8 FEBRUARY 2003, Page 55

Curtain-down time

Michael Henderson

FRANKIE HOWERD, that superb comedian, was once asked whether he enjoyed performing. I enjoy having performed,' was his reply, and plenty of his fellow mummers would appreciate that difference. One of the most distinguished. Peggy Ashcroft, the Dame herself, used to take the stage on opening nights at Stratford, peep from behind the curtain as people took their seats, raise her fists at them, and mutter, 'Bastards., as if to say, 'You're making us undergo this dreadful ordeal again.'

But performers have to perform, and so they do, willingly or otherwise. They have to accept certain exceptional challenges — be it King Lear or the Eroica Symphony — to prove to themselves that they are fully alive. Top sportsmen usually have a shorter working life but they, too, are prepared to climb the highest peaks in order to glimpse, for one last time, the marvellous views from the summit.

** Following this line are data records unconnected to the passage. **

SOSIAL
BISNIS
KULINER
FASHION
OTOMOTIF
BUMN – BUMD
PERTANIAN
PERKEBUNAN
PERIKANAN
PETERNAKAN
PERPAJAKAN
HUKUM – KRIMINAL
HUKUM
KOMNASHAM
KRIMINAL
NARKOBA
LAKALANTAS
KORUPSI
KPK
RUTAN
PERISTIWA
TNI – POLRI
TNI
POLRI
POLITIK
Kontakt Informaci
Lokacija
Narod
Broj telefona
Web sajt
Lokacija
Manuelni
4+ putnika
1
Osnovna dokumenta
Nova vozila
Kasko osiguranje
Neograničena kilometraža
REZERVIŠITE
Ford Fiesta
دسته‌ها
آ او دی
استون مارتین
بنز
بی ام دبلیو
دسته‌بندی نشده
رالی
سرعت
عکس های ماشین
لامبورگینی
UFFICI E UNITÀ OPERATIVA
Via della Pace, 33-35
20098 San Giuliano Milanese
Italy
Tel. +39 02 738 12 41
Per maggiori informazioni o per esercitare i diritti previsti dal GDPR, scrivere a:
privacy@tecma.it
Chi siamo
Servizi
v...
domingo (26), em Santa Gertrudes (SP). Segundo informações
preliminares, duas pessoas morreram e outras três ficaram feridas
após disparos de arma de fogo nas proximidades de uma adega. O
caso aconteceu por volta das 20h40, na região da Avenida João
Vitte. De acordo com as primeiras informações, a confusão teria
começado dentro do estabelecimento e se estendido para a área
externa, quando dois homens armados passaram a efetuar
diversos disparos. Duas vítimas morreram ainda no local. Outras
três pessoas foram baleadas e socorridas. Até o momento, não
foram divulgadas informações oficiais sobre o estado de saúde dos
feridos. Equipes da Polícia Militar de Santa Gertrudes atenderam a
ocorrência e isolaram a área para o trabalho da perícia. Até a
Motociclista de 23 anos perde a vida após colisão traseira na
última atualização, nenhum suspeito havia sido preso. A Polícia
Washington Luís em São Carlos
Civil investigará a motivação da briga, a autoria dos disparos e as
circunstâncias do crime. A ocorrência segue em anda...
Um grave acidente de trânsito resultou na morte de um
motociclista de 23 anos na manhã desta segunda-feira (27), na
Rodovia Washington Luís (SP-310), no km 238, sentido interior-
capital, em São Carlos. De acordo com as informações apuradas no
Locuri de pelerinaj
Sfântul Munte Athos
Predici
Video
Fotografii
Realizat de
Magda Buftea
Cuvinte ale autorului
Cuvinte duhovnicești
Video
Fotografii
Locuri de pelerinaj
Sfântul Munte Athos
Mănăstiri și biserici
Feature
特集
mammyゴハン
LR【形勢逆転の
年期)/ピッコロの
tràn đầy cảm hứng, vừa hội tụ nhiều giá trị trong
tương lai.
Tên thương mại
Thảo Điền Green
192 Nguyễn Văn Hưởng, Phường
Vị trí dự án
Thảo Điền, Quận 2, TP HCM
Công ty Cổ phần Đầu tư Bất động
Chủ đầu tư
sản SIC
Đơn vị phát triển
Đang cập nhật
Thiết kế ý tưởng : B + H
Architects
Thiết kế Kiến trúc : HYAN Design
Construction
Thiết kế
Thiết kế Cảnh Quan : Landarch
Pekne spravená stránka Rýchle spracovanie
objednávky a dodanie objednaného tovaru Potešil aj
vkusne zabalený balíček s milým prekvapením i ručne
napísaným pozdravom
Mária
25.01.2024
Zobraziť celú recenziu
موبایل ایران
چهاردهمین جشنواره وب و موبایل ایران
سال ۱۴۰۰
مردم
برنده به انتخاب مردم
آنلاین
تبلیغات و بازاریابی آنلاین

Nick Faldo and Seve Ballesteros, two great golfers, are both 45. They have passed the age when they expect to land major titles, of which Faldo has won six to the Spaniard's five, but they carry on out of a mixture of selfrespect and professional hunger. They don't have to play for a living, for they are rich men, and nobody can rob them of their place in the game's pantheon. But they plough on anyway, hoping against hope that, somehow, they will enjoy one more day in the sun.

Faldo almost had his at Royal Melbourne last Sunday, when he finished joint second, behind Ernie Els, in the Heineken Classic. He was leading as he went into the final round but Els, the current Open champion, ended one stroke lighter and has now won five of the last seven competitions he has entered. The South African is in the prime of life, just as Faldo was ten years ago.

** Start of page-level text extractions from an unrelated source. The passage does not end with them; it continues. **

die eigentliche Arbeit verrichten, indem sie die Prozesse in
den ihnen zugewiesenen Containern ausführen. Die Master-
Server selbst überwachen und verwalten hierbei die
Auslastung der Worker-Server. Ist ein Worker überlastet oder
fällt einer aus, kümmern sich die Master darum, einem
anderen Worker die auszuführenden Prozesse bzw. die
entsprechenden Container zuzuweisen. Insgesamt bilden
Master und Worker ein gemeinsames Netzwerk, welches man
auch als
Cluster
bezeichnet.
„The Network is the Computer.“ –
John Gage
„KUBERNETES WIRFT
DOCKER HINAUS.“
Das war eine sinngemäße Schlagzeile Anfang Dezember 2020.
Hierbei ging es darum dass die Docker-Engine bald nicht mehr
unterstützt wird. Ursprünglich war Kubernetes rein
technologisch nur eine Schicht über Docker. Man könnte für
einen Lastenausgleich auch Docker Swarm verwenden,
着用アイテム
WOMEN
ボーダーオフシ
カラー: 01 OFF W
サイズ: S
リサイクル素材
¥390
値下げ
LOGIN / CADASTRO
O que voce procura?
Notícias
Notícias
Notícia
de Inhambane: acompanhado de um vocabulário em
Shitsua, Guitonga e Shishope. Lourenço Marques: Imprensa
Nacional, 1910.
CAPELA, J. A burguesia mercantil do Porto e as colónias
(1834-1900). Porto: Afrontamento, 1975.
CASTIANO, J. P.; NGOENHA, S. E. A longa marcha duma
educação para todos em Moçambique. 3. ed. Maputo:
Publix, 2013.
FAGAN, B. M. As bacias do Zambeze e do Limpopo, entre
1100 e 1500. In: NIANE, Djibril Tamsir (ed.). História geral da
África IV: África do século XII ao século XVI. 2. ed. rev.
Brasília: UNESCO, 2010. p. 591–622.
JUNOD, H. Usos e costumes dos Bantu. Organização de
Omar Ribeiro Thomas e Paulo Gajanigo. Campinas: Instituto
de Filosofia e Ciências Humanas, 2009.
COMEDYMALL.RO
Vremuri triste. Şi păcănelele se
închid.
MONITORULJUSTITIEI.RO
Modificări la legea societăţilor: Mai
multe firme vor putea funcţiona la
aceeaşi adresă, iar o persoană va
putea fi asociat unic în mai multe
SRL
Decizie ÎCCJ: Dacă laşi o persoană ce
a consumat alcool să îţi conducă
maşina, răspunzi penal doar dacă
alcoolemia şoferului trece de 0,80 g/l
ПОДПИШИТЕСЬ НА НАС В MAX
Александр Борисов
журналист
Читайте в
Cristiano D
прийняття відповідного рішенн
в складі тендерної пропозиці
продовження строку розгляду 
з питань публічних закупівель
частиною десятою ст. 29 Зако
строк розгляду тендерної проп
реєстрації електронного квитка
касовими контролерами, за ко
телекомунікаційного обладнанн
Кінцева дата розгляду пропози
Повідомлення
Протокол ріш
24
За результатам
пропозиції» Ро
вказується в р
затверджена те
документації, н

Ballesteros, meanwhile, was in Ireland, where he has designed another course. It seems that, just as brilliant instrumentalists graduate towards conducting, golfers like to design courses. But, unlike Faldo, Seve is unable to play a full part on the tour. His body is shot to pieces and so all he can do is look back on a career that was glorious. He may not have won the portfolio of major titles that certain other players did, but few golfers have ever given so much pleasure to so many people as Ballesteros has.

He admits to feeling 'real envy' when he watches the other golfers on television, and hopes to play in 15 tournaments this year. To finish in the top ten of the money list, he says, would be nice. But he knows it won't happen. He is now a golfer only in the past tense. He had his time, it was wonderful, and now he should accept that, like other great players before him, it is wise to stand aside. He has many years left to him. and there is no point torturing himself with impossible dreams.

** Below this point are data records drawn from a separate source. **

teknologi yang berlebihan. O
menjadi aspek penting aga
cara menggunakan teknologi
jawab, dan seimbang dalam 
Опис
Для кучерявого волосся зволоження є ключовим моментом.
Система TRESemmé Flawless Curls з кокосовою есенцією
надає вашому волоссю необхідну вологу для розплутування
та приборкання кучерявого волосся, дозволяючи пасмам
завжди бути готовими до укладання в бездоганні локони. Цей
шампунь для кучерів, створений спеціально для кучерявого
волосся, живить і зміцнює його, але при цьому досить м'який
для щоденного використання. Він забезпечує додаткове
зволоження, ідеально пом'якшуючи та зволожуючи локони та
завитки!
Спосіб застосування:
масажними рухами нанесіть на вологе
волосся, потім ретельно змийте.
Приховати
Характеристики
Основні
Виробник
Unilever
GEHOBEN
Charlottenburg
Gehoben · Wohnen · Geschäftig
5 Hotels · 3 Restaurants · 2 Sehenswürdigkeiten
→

They don't always go quietly, though, the greats. Steve Waugh, the Australian cricket captain, is deliberating whether he should carry on as a Test player. He is 37 and one more match would give him his 157th cap, more than any player in the game's history. So he sits at home in Sydney this week, as the Australians prepare in South Africa to defend the World Cup they won under his leadership four years ago, and he thinks hard.

Perhaps they should all listen to another all-time great — Noel Coward, 'The Master':

I've had my fun.

All that is done.

Why should I ask for more? There's a younger gener-aaation Knock-knock-knocking at the door.